(Electronic design files)
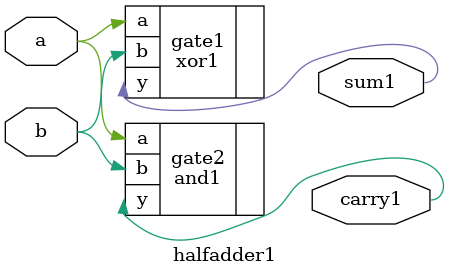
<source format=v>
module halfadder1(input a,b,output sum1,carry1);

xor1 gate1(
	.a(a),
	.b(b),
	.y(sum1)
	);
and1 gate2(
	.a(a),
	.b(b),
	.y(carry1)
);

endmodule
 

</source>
--
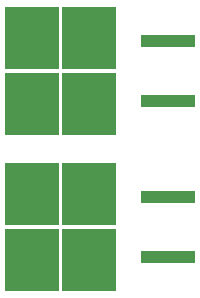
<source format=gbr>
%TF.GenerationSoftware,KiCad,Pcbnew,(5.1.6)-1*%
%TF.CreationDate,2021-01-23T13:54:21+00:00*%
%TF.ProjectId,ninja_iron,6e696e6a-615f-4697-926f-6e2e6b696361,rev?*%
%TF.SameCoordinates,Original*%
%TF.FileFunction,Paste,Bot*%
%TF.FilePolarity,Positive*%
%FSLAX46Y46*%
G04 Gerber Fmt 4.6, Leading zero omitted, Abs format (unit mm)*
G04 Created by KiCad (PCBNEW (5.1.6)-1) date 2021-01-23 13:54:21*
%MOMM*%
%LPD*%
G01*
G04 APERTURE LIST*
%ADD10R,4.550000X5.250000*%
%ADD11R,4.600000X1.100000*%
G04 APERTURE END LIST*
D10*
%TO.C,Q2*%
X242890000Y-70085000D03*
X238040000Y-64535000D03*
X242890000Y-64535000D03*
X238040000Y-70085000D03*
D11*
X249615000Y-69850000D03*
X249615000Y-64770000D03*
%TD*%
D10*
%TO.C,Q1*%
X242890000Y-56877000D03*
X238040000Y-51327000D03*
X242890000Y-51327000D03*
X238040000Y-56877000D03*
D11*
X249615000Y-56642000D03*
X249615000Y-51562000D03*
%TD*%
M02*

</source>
...
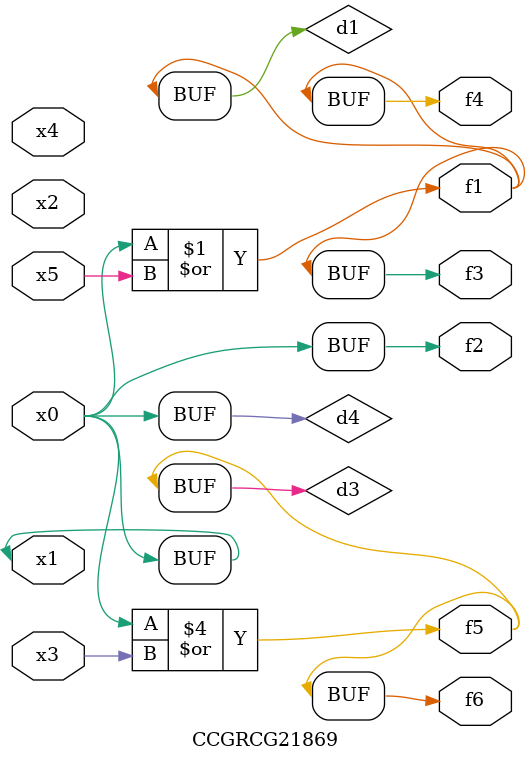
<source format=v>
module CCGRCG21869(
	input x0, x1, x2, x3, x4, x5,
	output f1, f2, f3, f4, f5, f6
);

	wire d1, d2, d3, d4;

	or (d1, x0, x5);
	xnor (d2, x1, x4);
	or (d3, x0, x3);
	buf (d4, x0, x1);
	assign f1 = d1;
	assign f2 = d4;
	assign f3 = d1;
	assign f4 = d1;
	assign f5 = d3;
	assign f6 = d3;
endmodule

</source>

- _Task to carry out_: I need each line of the entries that holds the string "input" located and copied.

- _Answer to the exercise_:
module halfadder1(input a,b,output sum1,carry1);
	input x0, x1, x2, x3, x4, x5,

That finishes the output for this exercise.